───── EXTRACTED INFORMATION
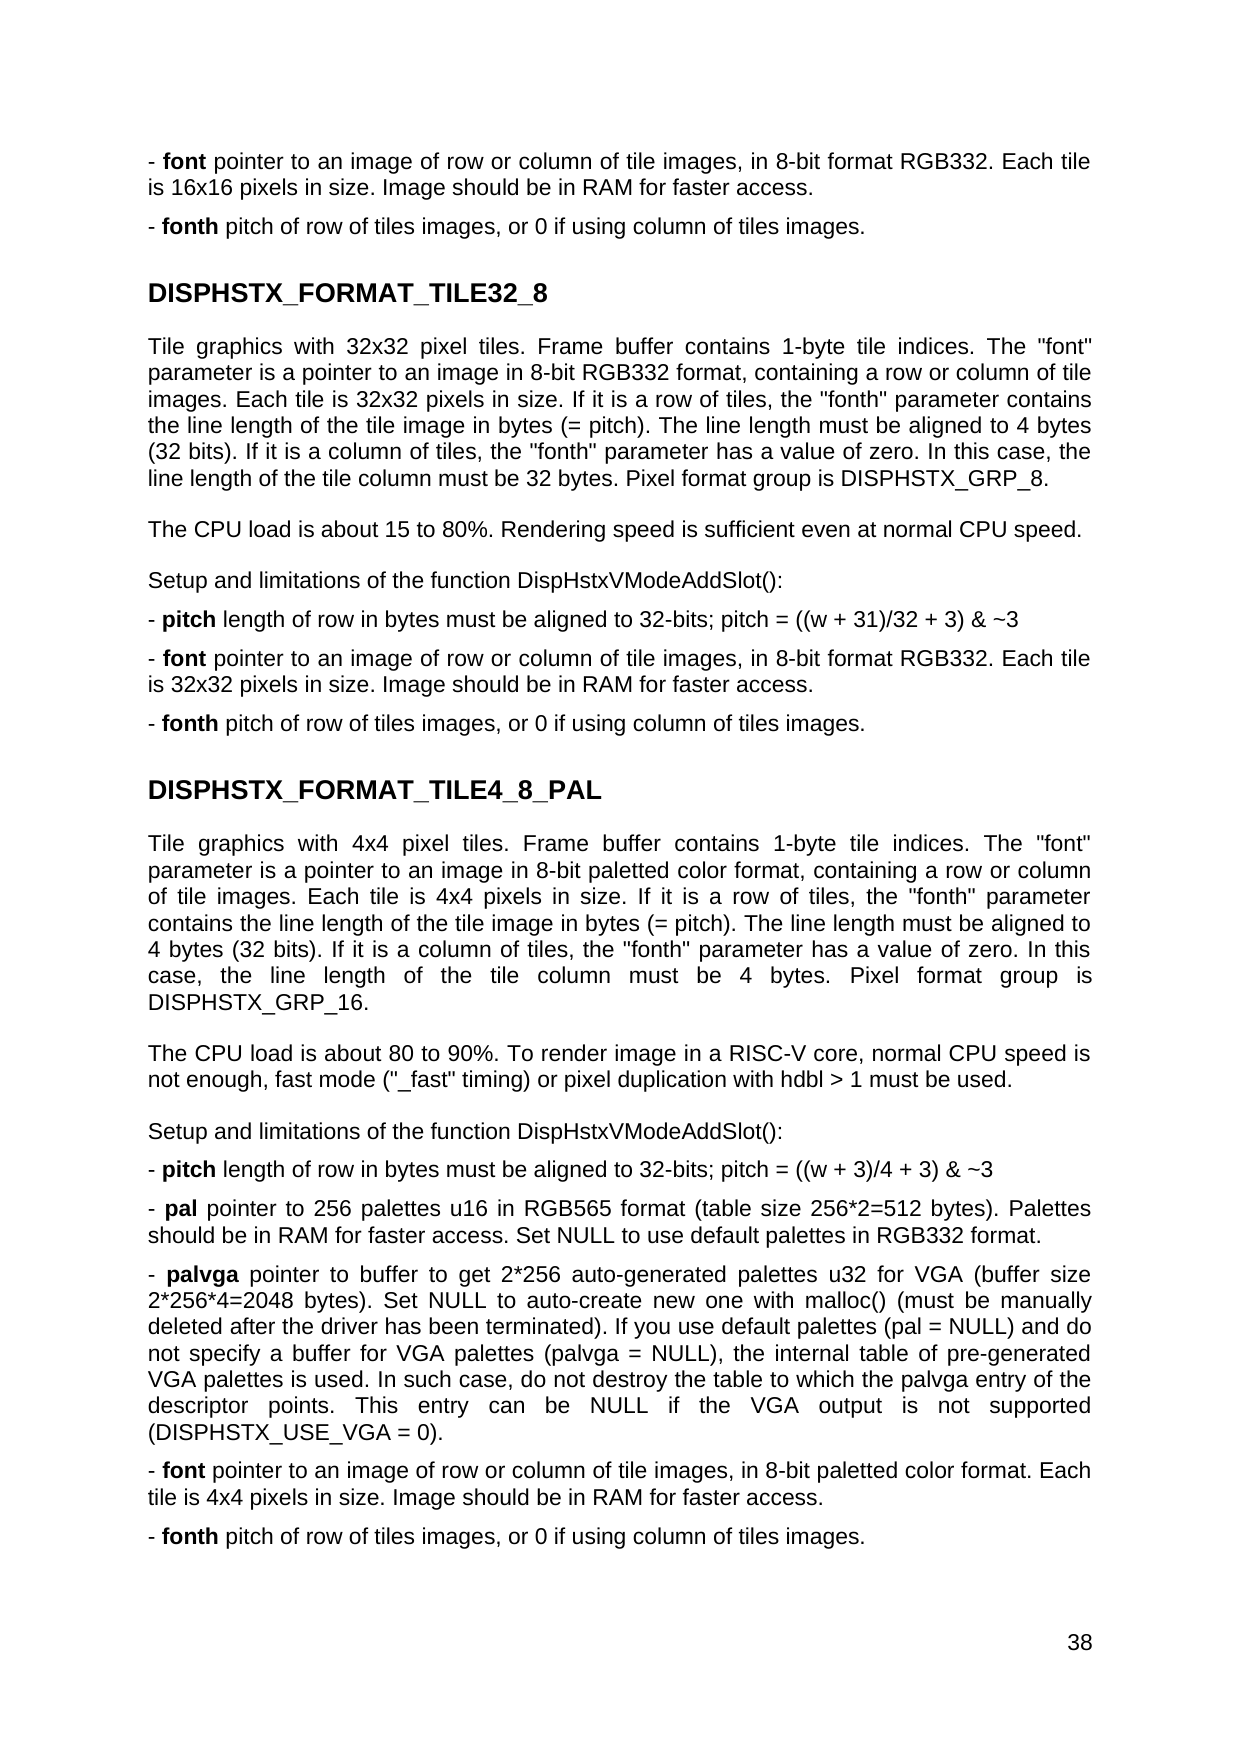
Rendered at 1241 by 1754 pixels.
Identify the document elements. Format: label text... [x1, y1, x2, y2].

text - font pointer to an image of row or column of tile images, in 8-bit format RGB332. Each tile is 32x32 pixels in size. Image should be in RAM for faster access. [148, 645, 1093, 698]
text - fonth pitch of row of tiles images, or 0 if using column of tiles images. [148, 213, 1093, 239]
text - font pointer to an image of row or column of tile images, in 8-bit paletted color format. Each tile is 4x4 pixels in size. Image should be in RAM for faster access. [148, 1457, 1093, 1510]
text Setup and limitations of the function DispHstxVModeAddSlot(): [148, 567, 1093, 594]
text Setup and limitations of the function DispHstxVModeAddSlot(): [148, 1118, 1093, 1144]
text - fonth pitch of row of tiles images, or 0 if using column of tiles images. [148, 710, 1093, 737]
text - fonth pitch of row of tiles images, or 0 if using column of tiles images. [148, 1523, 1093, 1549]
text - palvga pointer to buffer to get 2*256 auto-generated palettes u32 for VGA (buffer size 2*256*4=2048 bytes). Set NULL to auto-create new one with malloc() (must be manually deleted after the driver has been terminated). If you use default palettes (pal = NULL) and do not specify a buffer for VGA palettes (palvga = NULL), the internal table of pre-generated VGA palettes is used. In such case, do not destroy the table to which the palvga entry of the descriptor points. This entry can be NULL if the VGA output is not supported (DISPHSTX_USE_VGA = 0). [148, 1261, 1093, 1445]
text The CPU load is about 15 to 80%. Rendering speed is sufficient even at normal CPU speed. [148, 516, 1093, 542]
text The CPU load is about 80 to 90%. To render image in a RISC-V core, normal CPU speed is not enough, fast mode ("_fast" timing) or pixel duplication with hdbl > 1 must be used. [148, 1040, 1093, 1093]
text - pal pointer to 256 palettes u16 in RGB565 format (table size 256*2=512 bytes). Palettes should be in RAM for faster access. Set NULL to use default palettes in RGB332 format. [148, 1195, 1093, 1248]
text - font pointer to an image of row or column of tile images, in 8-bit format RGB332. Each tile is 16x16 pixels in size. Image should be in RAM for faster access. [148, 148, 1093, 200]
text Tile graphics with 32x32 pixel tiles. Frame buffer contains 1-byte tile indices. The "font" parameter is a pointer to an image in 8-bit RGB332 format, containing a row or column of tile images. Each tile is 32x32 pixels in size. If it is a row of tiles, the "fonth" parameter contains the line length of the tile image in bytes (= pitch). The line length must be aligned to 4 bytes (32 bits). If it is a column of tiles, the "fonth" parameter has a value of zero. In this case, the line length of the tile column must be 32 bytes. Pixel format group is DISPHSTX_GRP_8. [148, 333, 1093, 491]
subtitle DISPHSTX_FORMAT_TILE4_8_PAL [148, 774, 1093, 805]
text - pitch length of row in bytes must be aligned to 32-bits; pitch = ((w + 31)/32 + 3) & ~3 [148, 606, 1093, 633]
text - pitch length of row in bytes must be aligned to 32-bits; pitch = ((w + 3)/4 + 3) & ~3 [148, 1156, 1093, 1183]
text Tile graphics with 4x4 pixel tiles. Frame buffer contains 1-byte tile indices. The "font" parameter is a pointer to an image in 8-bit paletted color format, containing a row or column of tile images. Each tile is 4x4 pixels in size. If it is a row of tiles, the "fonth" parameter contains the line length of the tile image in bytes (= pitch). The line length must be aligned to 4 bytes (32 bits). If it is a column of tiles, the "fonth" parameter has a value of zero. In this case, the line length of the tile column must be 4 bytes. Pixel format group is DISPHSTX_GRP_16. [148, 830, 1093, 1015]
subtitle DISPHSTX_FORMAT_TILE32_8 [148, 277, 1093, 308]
──────────
**REQUIRED WORK:**
Please list every line of the data above that contains the string "DispHstxVModeAddSlot", matching case exactly.

**SOLVED EXERCISE:**
text Setup and limitations of the function DispHstxVModeAddSlot(): [148, 567, 1093, 594]
text Setup and limitations of the function DispHstxVModeAddSlot(): [148, 1118, 1093, 1144]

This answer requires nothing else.